I had weathered Circe’s first season by walking her very early in the morning and only taking her out when I was certain there were no dogs in the street. Even so, and in spite of my cautiousness, a determined sleuth picked up her scent and trailed it back to the house, where he let out a noise pitched between howling and barking, which Circe then started to accompany with anguished yelps. Sensing that the neighbours would soon be complaining, I filled a bucket with water and aimed it at the unprepossessing hound, who retreated, still giving voice to his frustration. He got the message that his attentions were not desired – by me, at any rate – when I doused him thoroughly with the third bucketful. He slunk off. I waited by the gate for ten minutes or more, but he did not return.

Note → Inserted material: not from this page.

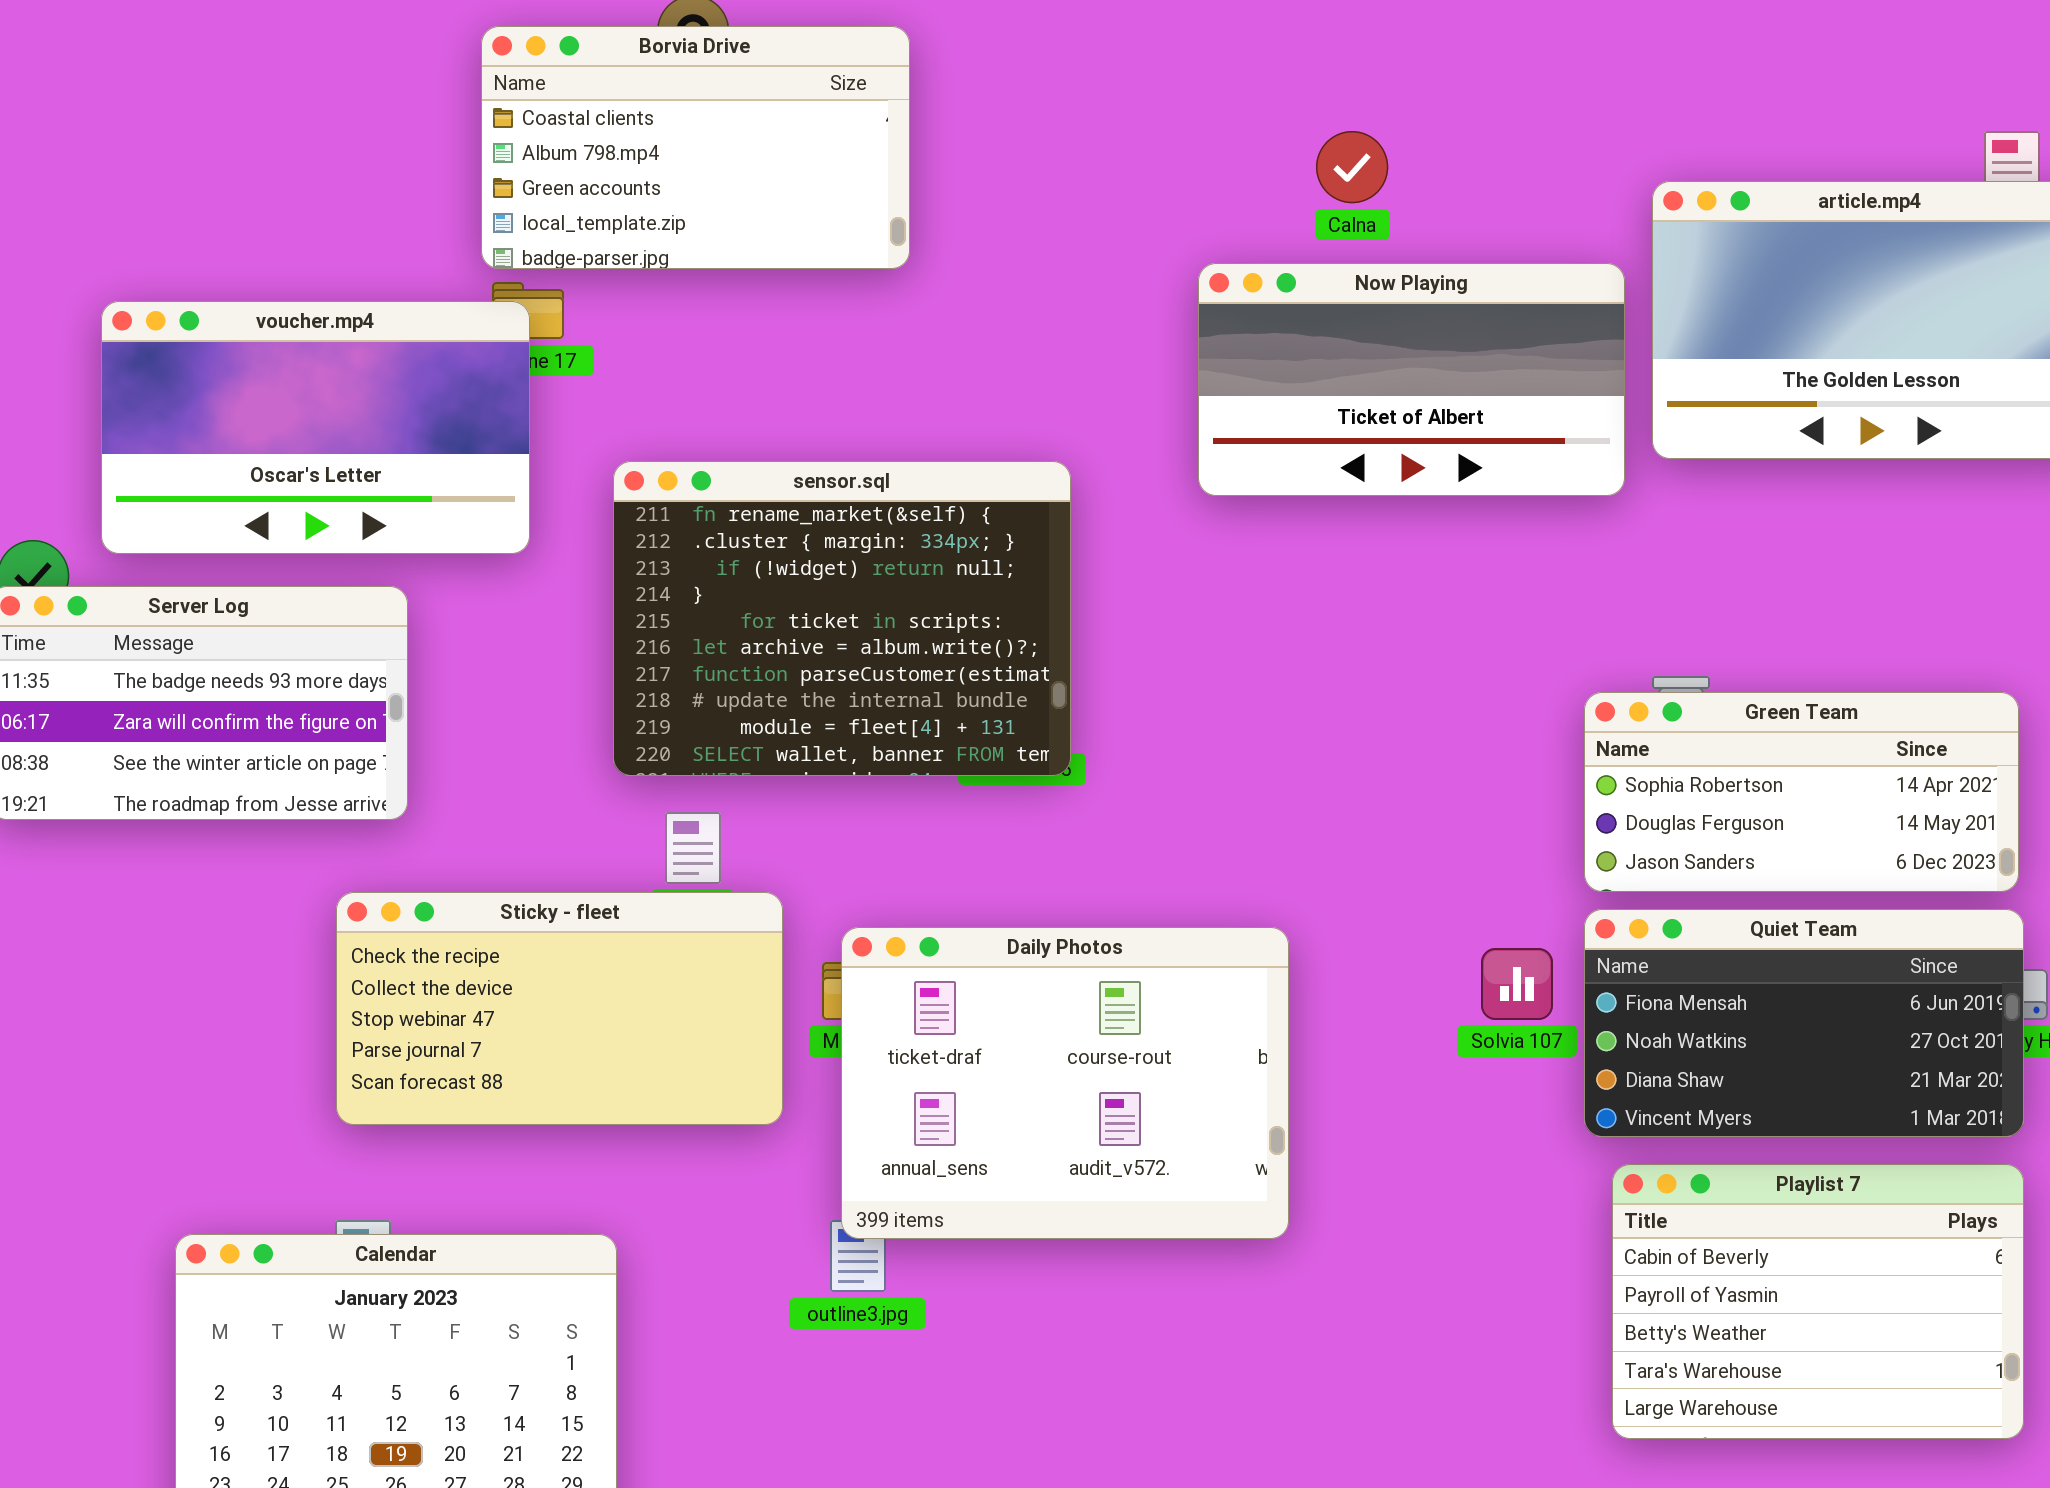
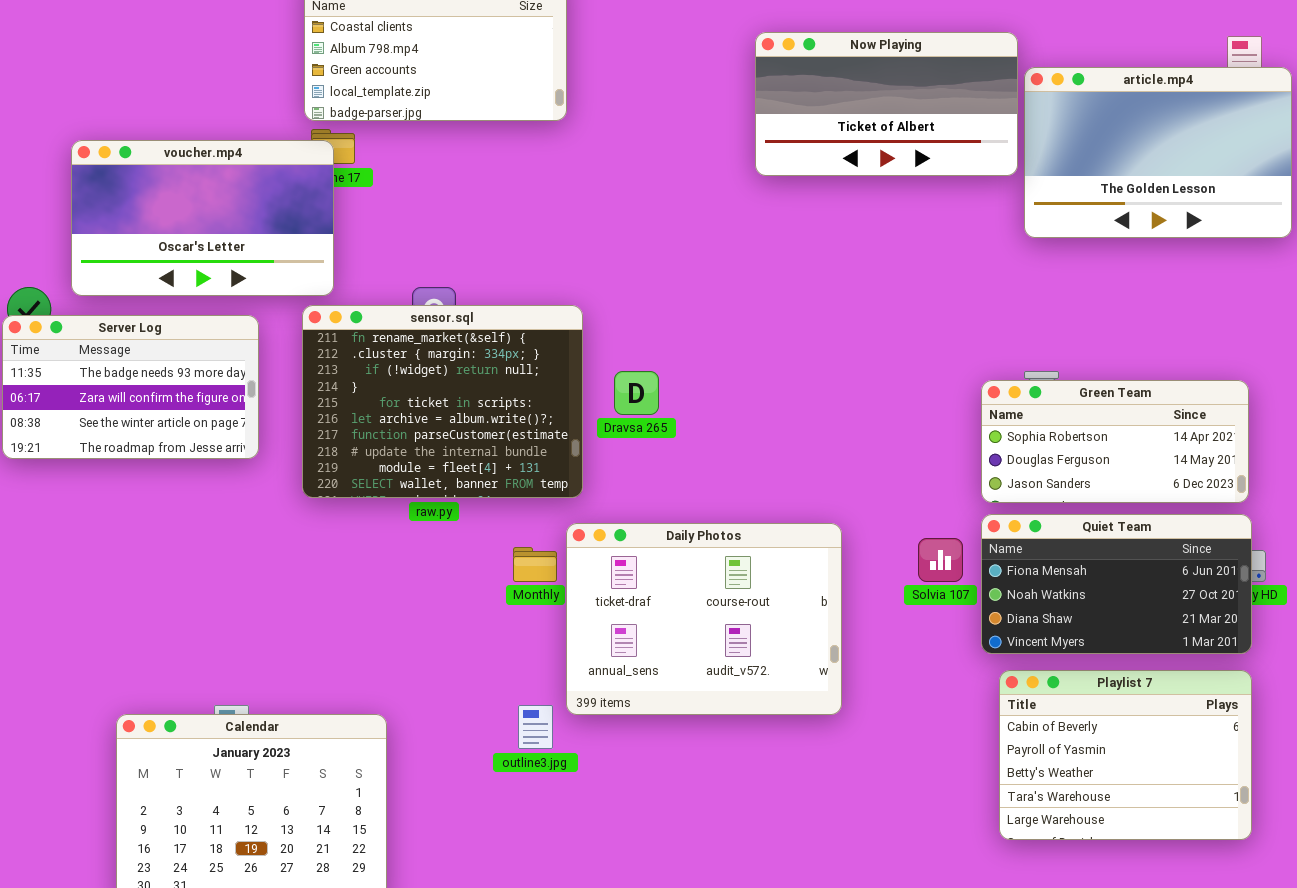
Now Playing: [1198,263,1625,496] -> [755,32,1018,176], moved
sensor.sql: [613,461,1071,776] -> [302,305,583,498], moved
Sticky - fleet: [336,892,783,1125] -> none, closed
Daily Photos: [841,927,1289,1239] -> [566,523,842,715], moved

He reappeared in the morning, hopeful and silent. My presence signalled water to him, and he went away, for ever.
When Circe’s second season came along, I wondered if I was being rational. I remembered what it was like caring for and training a single puppy, and trembled at the prospect of rearing three, four, five or even six of them, beautiful or not. I had struck a bargain with the stallholder that I would keep one of the puppies and he could have the rest of the litter.